Wow, someone else finally figured this out. Good for you. People I
would explain
this simple logic to, would be too afraid to try it because they never
want to lose any
advertiser and would rather have lots of advertisers and spots and low
pay, than a few
advertisers paying a lot more.


Many station groups have long limited commercial percentages to well below
what is considered excessive. There is nothing new in this. Oddly, back in
the 50's and 60's when many claim such great radio was done, the FCC had to
actually create an implied guideline of 18 minutes an hour.
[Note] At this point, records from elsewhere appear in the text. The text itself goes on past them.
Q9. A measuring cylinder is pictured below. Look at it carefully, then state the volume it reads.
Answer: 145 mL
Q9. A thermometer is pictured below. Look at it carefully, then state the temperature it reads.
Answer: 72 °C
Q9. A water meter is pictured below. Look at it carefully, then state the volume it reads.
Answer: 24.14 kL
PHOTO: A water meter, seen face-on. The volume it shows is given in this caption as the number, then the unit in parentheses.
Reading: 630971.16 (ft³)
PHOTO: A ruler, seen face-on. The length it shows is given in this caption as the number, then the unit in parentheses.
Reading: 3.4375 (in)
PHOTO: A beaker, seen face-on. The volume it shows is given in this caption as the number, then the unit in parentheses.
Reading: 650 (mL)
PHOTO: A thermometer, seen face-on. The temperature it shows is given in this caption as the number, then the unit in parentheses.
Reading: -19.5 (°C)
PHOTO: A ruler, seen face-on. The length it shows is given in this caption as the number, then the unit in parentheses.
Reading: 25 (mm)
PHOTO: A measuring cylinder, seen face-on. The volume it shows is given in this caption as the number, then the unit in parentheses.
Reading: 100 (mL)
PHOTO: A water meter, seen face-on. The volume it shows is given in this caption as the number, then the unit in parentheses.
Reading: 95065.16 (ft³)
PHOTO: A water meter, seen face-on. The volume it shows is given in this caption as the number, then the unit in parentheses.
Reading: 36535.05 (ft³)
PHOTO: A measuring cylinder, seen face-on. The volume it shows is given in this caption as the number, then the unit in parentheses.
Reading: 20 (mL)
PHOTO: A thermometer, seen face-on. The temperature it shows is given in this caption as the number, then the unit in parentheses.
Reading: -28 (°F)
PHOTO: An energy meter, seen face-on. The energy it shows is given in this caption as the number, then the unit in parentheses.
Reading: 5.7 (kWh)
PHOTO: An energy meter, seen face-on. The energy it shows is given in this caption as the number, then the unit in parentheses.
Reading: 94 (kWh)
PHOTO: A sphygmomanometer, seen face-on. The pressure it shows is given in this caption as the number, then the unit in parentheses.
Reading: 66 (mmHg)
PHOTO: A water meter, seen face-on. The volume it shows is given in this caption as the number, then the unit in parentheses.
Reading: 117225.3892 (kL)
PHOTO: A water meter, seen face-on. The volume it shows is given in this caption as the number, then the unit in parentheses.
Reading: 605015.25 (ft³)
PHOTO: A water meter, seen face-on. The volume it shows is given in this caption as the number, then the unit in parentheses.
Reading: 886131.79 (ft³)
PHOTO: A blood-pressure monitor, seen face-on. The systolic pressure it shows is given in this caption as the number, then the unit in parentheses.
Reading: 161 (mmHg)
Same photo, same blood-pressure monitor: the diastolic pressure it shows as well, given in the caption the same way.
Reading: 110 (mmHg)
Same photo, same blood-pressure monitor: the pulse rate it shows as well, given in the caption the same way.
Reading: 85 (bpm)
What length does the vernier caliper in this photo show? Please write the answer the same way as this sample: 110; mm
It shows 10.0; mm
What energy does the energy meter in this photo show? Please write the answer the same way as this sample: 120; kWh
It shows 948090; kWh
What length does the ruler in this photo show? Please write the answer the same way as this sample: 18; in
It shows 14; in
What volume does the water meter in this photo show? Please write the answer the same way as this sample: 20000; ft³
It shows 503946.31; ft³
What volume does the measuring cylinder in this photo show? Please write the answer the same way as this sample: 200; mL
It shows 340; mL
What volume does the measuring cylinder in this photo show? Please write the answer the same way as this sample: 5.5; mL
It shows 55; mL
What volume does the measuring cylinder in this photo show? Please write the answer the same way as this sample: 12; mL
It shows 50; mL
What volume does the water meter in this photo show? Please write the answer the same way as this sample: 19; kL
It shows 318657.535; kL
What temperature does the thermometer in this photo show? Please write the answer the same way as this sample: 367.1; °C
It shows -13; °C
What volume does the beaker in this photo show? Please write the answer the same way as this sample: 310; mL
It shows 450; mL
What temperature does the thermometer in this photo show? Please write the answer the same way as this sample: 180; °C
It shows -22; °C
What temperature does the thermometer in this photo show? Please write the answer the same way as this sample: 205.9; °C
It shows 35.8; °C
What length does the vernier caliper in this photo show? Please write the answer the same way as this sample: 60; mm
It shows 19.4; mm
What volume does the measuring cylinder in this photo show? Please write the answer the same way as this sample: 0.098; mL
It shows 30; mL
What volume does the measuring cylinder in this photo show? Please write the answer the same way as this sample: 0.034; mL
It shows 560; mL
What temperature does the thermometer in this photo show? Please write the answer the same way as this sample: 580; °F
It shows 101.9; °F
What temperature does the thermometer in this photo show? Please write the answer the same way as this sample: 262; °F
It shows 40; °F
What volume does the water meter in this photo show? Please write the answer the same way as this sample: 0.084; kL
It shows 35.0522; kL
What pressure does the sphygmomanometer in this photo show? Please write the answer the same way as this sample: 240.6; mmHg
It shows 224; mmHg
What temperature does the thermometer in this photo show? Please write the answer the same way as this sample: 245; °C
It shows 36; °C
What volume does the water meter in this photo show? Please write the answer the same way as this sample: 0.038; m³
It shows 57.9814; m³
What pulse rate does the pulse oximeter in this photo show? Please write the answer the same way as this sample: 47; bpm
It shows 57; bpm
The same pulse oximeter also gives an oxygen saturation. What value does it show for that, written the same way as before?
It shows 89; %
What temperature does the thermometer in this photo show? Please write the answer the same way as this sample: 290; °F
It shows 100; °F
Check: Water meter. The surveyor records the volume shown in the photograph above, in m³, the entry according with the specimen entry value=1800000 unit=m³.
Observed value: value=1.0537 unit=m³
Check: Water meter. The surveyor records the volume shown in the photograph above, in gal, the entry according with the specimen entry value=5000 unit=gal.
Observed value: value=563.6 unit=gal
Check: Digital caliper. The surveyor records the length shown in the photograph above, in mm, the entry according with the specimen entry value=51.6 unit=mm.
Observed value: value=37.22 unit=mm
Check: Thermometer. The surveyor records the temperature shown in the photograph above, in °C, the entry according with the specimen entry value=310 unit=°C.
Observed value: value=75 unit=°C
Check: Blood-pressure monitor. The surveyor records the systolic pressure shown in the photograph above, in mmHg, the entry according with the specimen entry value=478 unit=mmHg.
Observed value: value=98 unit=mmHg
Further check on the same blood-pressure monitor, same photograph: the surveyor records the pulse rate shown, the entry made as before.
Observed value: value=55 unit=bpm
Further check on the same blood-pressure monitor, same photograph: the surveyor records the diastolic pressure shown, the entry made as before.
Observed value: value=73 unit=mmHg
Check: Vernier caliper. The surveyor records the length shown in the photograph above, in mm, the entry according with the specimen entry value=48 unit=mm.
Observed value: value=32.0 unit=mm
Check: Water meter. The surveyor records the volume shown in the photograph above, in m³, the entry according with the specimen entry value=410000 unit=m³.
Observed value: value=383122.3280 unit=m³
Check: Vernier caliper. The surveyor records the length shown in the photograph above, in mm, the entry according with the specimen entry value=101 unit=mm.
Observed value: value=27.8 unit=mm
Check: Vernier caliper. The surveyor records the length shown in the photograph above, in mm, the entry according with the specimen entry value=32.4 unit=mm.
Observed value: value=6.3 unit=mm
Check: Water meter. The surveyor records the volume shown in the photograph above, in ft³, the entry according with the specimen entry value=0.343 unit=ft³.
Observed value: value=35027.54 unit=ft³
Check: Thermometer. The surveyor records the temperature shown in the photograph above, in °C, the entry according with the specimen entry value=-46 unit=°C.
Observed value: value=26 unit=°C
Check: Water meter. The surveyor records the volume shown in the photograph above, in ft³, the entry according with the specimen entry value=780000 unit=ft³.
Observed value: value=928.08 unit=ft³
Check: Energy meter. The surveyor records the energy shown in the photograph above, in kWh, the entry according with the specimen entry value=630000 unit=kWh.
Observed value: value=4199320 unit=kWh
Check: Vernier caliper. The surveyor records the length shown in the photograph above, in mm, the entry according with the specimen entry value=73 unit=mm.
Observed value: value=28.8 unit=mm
Most stations
today are well below that, and one I work with are in the 10 minute range
consistently.

Problem is, if you are programming ****, you can only charge $5 a spot.

FIRST you get good programming. THEN you have a small sales staff of 3
or 4 people to
handle incoming calls from Budweiser, McDonalds, etc. If you have to
go out and get
advertisers, then your programming sucks.


Advertisers do not call stations, especially big ones. Radio does not work
this way, advertising does not work this way, marketing does not work this
way

This has the added
benefit of driving marginal businesses and slow-paying accounts off
your station and onto your cheaper competition. Salespeople make more
money with less work. Everybody wins. Once upon a time most
successful stations did this. Yes, you have to cut rates in slack
periods, but if managed correctly the overall trend is always up.


Finally someone here that talks some sense.


This is nothing new. I ran a top rated FM in the late 60's that ran 2
minutes of spots an hour. It billed as much as any station in the market.
There are plenty of examples of this.